The failure to control for the single greatest risk factor for SAH invalidates the conclusions of Yoon et al.

References

1. Yoon BW, Bae HJ, Hong KS et al. Neurology 2007;68:146-149.

2. Case-control study to clarify the relationship between the use of phenylpropanolamine compound and the occurrence of hemorrhagic stroke. Submitted May 31,2004 to the Korean Pharmaceutical Manufacturers Association.

Disclosure: The author has given expert testimony related to the subject of the article.

Reply from the Authors 1 April 2007
Previous Correspondence  Top
Byung-Woo Yoon, MD, PhD,
Seoul National University Hospital
28 Yongon-dong, Jongno-gu, Seoul, 110-744, Republic of Korea,
Yoon BW, Park BJ, Bae HJ, Hong KS

Send Correspondence to journal:
Re: Reply from the Authors

bwyoon{at}snu.ac.kr Byung-Woo Yoon, MD, PhD, et al.

We read Domingue’s comments on our article with interest. Our original paper had to be shortened to 1,250 words and the details of eligibility criteria in the previous Korean report were not included.

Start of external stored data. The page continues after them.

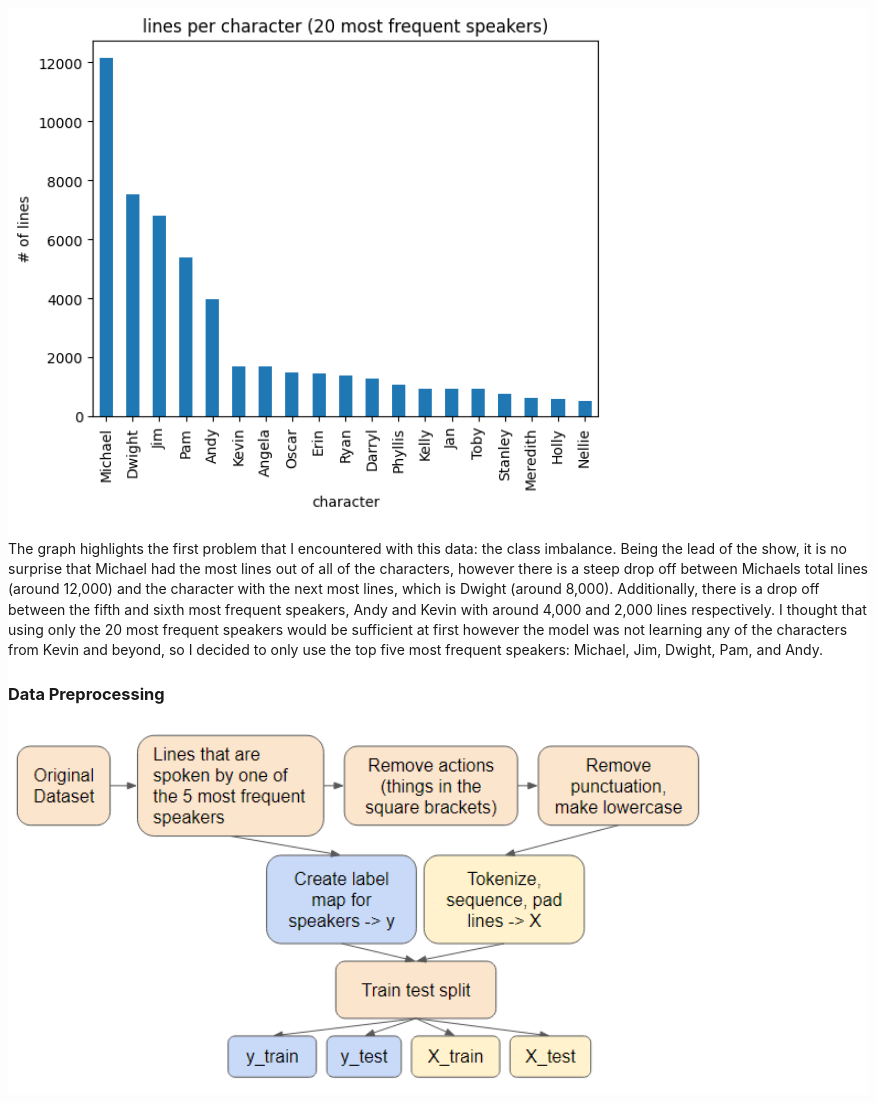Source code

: <img src="/images/lines_per_speaker.png" width="600"/>

The graph highlights the first problem that I encountered with this data: the class imbalance. Being the lead of the show, it is no surprise that Michael had the most lines out of all of the characters, however there is a steep drop off between Michaels total lines (around 12,000) and the character with the next most lines, which is Dwight (around 8,000). Additionally, there is a drop off between the fifth and sixth most frequent speakers, Andy and Kevin with around 4,000 and 2,000 lines respectively. I thought that using only the 20 most frequent speakers would be sufficient at first however the model was not learning any of the characters from Kevin and beyond, so I decided to only use the top five most frequent speakers: Michael, Jim, Dwight, Pam, and Andy. 

### Data Preprocessing

<img src="/images/preprocessing.png" width="700"/>

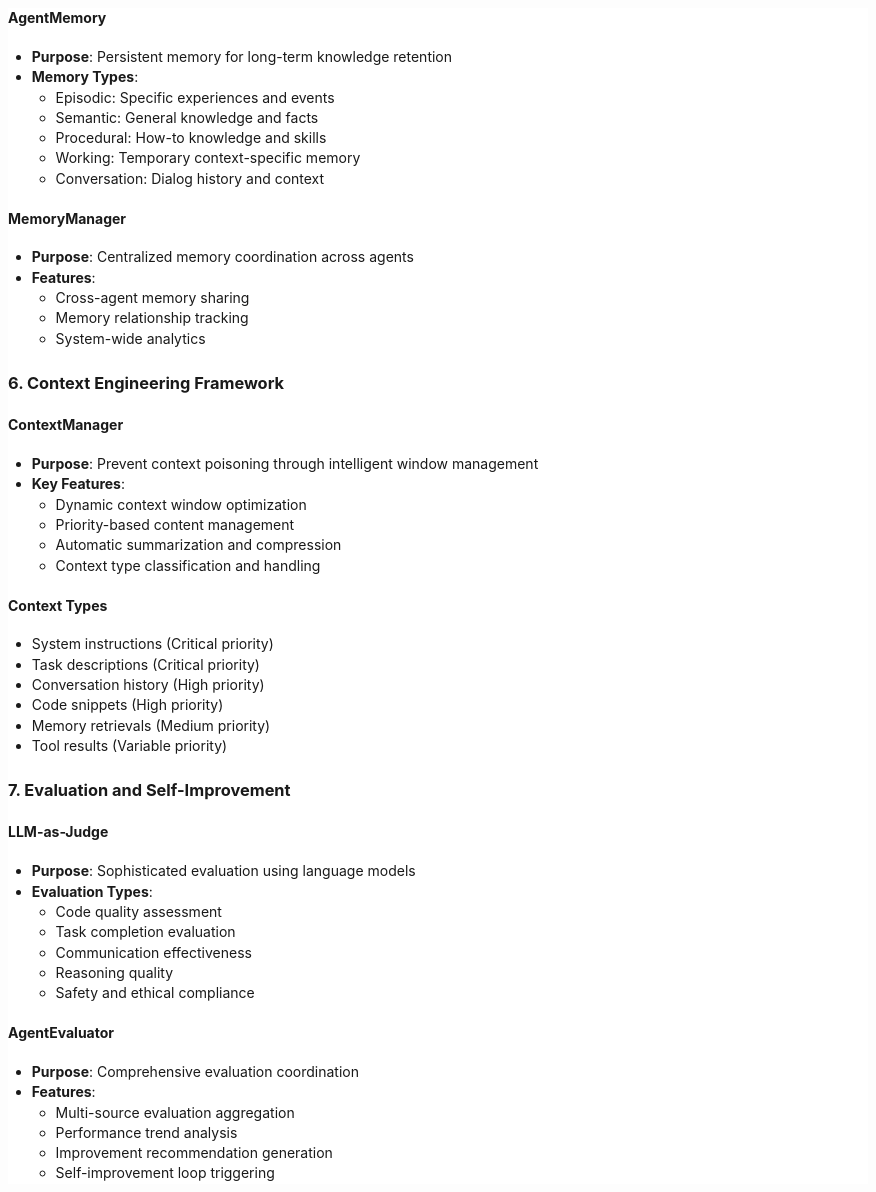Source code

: #### AgentMemory
- **Purpose**: Persistent memory for long-term knowledge retention
- **Memory Types**:
  - Episodic: Specific experiences and events
  - Semantic: General knowledge and facts
  - Procedural: How-to knowledge and skills
  - Working: Temporary context-specific memory
  - Conversation: Dialog history and context

#### MemoryManager
- **Purpose**: Centralized memory coordination across agents
- **Features**:
  - Cross-agent memory sharing
  - Memory relationship tracking
  - System-wide analytics

### 6. Context Engineering Framework

#### ContextManager
- **Purpose**: Prevent context poisoning through intelligent window management
- **Key Features**:
  - Dynamic context window optimization
  - Priority-based content management
  - Automatic summarization and compression
  - Context type classification and handling

#### Context Types
- System instructions (Critical priority)
- Task descriptions (Critical priority)
- Conversation history (High priority)
- Code snippets (High priority)
- Memory retrievals (Medium priority)
- Tool results (Variable priority)

### 7. Evaluation and Self-Improvement

#### LLM-as-Judge
- **Purpose**: Sophisticated evaluation using language models
- **Evaluation Types**:
  - Code quality assessment
  - Task completion evaluation
  - Communication effectiveness
  - Reasoning quality
  - Safety and ethical compliance

#### AgentEvaluator
- **Purpose**: Comprehensive evaluation coordination
- **Features**:
  - Multi-source evaluation aggregation
  - Performance trend analysis
  - Improvement recommendation generation
  - Self-improvement loop triggering
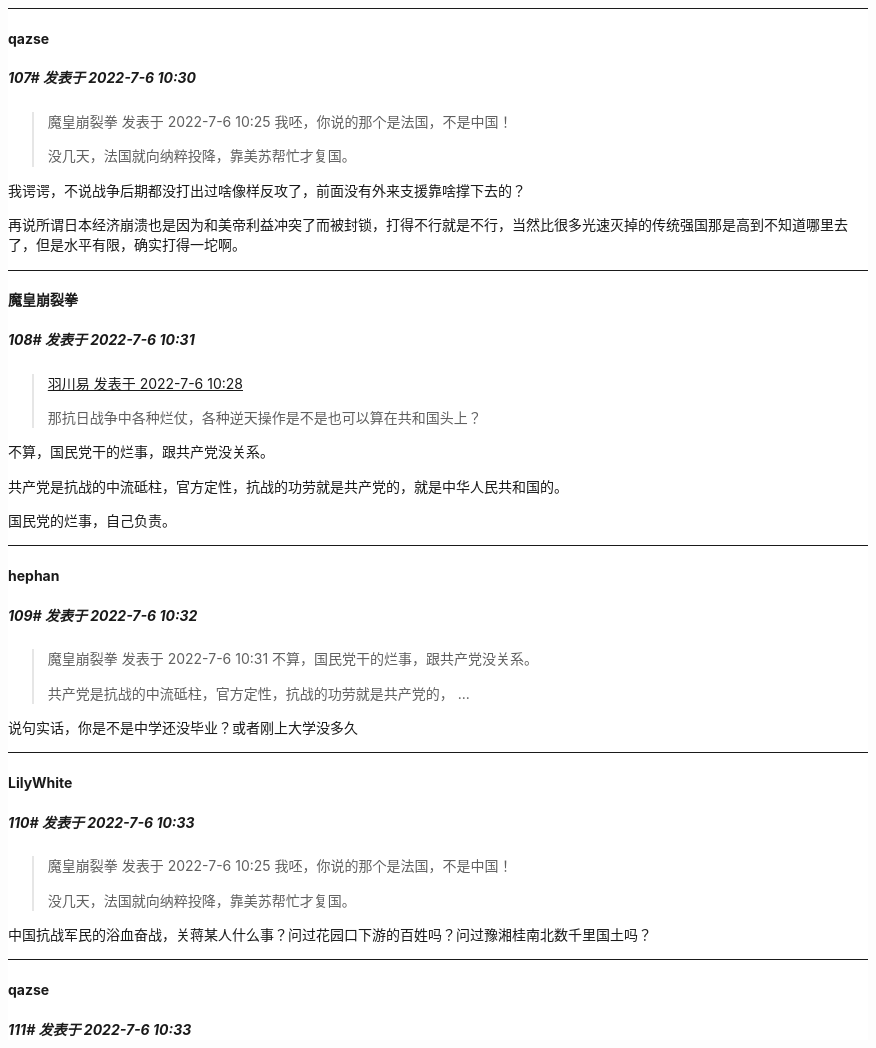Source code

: *****

####  qazse  
##### 107#       发表于 2022-7-6 10:30

<blockquote>魔皇崩裂拳 发表于 2022-7-6 10:25
我呸，你说的那个是法国，不是中国！

没几天，法国就向纳粹投降，靠美苏帮忙才复国。
</blockquote>
我谔谔，不说战争后期都没打出过啥像样反攻了，前面没有外来支援靠啥撑下去的？

再说所谓日本经济崩溃也是因为和美帝利益冲突了而被封锁，打得不行就是不行，当然比很多光速灭掉的传统强国那是高到不知道哪里去了，但是水平有限，确实打得一坨啊。

*****

####  魔皇崩裂拳  
##### 108#       发表于 2022-7-6 10:31

<blockquote><a href="httphttps://bbs.saraba1st.com/2b/forum.php?mod=redirect&amp;goto=findpost&amp;pid=56542202&amp;ptid=2079590" target="_blank">羽川易 发表于 2022-7-6 10:28</a>

那抗日战争中各种烂仗，各种逆天操作是不是也可以算在共和国头上？</blockquote>
不算，国民党干的烂事，跟共产党没关系。

共产党是抗战的中流砥柱，官方定性，抗战的功劳就是共产党的，就是中华人民共和国的。

国民党的烂事，自己负责。



*****

####  hephan  
##### 109#       发表于 2022-7-6 10:32

<blockquote>魔皇崩裂拳 发表于 2022-7-6 10:31
不算，国民党干的烂事，跟共产党没关系。

共产党是抗战的中流砥柱，官方定性，抗战的功劳就是共产党的， ...</blockquote>
说句实话，你是不是中学还没毕业？或者刚上大学没多久

*****

####  LilyWhite  
##### 110#       发表于 2022-7-6 10:33

<blockquote>魔皇崩裂拳 发表于 2022-7-6 10:25
我呸，你说的那个是法国，不是中国！

没几天，法国就向纳粹投降，靠美苏帮忙才复国。
</blockquote>
中国抗战军民的浴血奋战，关蒋某人什么事？问过花园口下游的百姓吗？问过豫湘桂南北数千里国土吗？

*****

####  qazse  
##### 111#       发表于 2022-7-6 10:33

The Hemorrhagic Stroke Project (HSP) by Kernan et al [3] suggested that phenylpropanolamine (PPA) contained in appetite suppressants may increase the risk of hemorrhagic stroke (HS). However, their study failed to prove the association between PPA contained in cold remedies and HS.

To obtain the answers to unresolved questions in the previous study, we used the same eligibility criteria as in HSP, which excluded patients with a history of a brain lesion that would increase the risk of hemorrhage (i.e., an arteriovenous malformation, tumor, or aneurysm), and with a history of stroke. Kernan et al included patients with a subarachnoid hemorrhage (SAH).

Initially, 2,710 patients aged 25 or over and hospitalized with hemorrhagic stroke were screened. Those who were excluded were those with a history of stroke or brain lesion to increase risk for hemorrhagic stroke, traumatic hemorrhage, aged less than 30 years or more than 84 years, or who were not able to communicate and complete interview within 30 days after stroke. After that, 1,213 patients remained eligible for the study. Nine-hundred-and-forty patients agreed to participate in the study and were completely matched for hospital and community control.

Domingue questions why our study included patients with aneurysmal SAH as cases. Most general populations do not have information whether they have an unruptured aneurysm. The possibility of differential misclassification in exposure rates to PPA between cases and controls was very low. If the presence of aneurysm in the brain does not influence the exposure to PPA, we do not need to control it.

The confounders must be controlled in the epidemiologic study because they have a causal relationship with a disease and, at the same time, are related to the exposure of interest. We conducted the subgroup analysis by type of hemorrhagic stroke. PPA showed the increased risk of intracerebral hemorrhage (adjusted OR 1.68, 95% CI 0.58-4.89) as well as subarachnoid hemorrhage (adjusted OR 3.96, 95% CI 0.97-16.08), although the lack of power did not allow us to draw a definitive conclusion.

Reference

3. Phenylpropanolamine and the risk of hemorrhagic stroke. Kernan WN, Viscoli CM, Brass LM, et al. N Engl J Med 2000;343:1826-1832.

Disclosure: The authors report no conflicts of interest.